Türkiye’ye, futbolda Afrika pazarını açan isimdi Cavcav. Deneyimli başkan, hem Geremi, hem de daha önce Ankara’ya getirdiği Mosheou, Kona ve Khuse’nin transfer hikayelerini anlatırken, hala o günleri bire bir yaşardı. İşte onun anlatımıyla, bu transfer öyküleri:
“Afrika, bizim için farklı bir deneyimdi. Daha önce eski Yugoslavya’dan, oralara yakın yerlerden oyuncu gelirdi ama Afrika başkaydı. Sağlığım el vermediği için son zamanlarda yapamadım ama eskiden transfer edilecek oyuncuyu mutlaka gidip kendim izlerdim. Afrika’ya oyuncu izlemeye gittiğimde ilk yaşadığım şey korkuydu. Stattaki herkes siyah bir tek ben beyazdım. Tribünlerdekiler de bana tuhaf tuhaf bakıyordu. Bana, bir kaç oyuncu isim söylediler. Bunları iyi takip et dediler. Ama ben başka isimleri beğendim. Sonuçta Kona, Mosheou ve Khuse’yi getirdim. Ne kadar iyi tespit yaptığımı herkes gördü. Mosheou, daha sonra Fenerbahçe’ye gitti. Kona, hem bizde hem diğer kulüplerde çok başarılı maçlar oynadı. Khuse, çok iyi oyuncuydu, ailevi sebepler nedeniyle erkenden ülkesine döndü.

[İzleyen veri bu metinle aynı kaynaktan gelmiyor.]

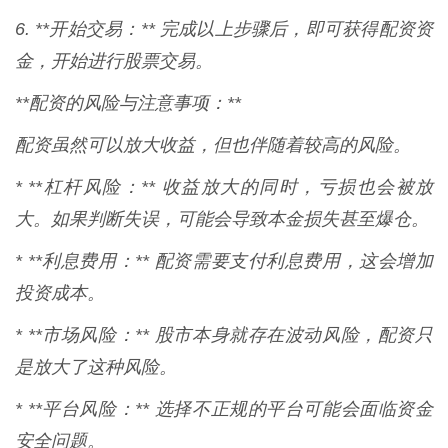
6. **开始交易：** 完成以上步骤后，即可获得配资资
金，开始进行股票交易。
**配资的风险与注意事项：**
配资虽然可以放大收益，但也伴随着较高的风险。
* **杠杆风险：** 收益放大的同时，亏损也会被放
大。如果判断失误，可能会导致本金损失甚至爆仓。
* **利息费用：** 配资需要支付利息费用，这会增加
投资成本。
* **市场风险：** 股市本身就存在波动风险，配资只
是放大了这种风险。
* **平台风险：** 选择不正规的平台可能会面临资金
安全问题。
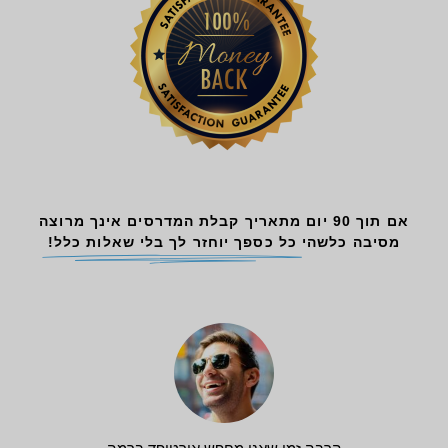
אם תוך 90 יום מתאריך קבלת המדרסים אינך מרוצה
מסיבה כלשהי
כל כספך יוחזר לך בלי שאלות כלל!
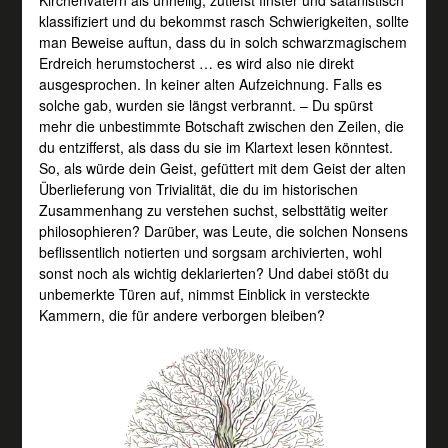
klassifiziert und du bekommst rasch Schwierigkeiten, sollte
man Beweise auftun, dass du in solch schwarzmagischem
Erdreich herumstocherst … es wird also nie direkt
ausgesprochen. In keiner alten Aufzeichnung. Falls es
solche gab, wurden sie längst verbrannt. – Du spürst
mehr die unbestimmte Botschaft zwischen den Zeilen, die
du entzifferst, als dass du sie im Klartext lesen könntest.
So, als würde dein Geist, gefüttert mit dem Geist der alten
Überlieferung von Trivialität, die du im historischen
Zusammenhang zu verstehen suchst, selbsttätig weiter
philosophieren? Darüber, was Leute, die solchen Nonsens
beflissentlich notierten und sorgsam archivierten, wohl
sonst noch als wichtig deklarierten? Und dabei stößt du
unbemerkte Türen auf, nimmst Einblick in versteckte
Kammern, die für andere verborgen bleiben?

KAĞIDA 5 YAZIP HEPSİNE GÖSTERDİM
Bu isimler iyi çıkınca ve Gençlerbirliği’ne ilgi artınca, Afrika’ya gitmeye devam ettim. Sonrasında, Kamerunlu Nijitap Geremi’yi getirdim. Çok genç yaşta bize geldi. Çok da iyi maçlar çıkardı. 3 büyükler kapımızı çalarken, yurt dışından bir teklif geldi. İspanyolların Dünyaca ünlü kulübü, yıldızlar topluluğu Real Madrid, Geremi’yi istiyordu. Çok da ciddilerdi. Görüşmek için geldiler. Yemekte buluştuk. Hoş beşden sonra iş bonservis bedeline gelince, ben ‘5 milyon dolar isterim’ dedim. Tercüman, bunu onların diline dönüştürünce, adamların gözü yerinden fırlayacak gibi oldu. Yanlış tercüme olabileceğini düşündüler herhalde. Garsondan bir kağıt kalem istedim. Kocaman bir 5 rakamı yazıp, hepsinin görmesi için ellerimle kaldırdım ve masanın etrafındakilere gösterdim. Homurtular falan yükselmeye başladı. Baktım, mırın kırın ediyorlar... Ben İlhan Cavcav’ım. Beni bilen bilir iyi pazarlık yaparım. Bizimkilere, ‘Kalkın gidiyoruz, bu transfer bitmiştir’ dedim. Bizim hareketlendiğimizi görünce, şaşırdılar. Kolumuzdan tutup, tekrar masaya oturttular. Tamam dediler, Böylece Geremi’yi 5 milyon dolara sattık. Gelen para ile çok güzel işler yaptık. Bu harika tesislerin gelişmesinde, bankada paramazın olmasına, borçsuz kulüp haline gelmemizde Geremi’nin transfer parasının büyük yeri vardır.”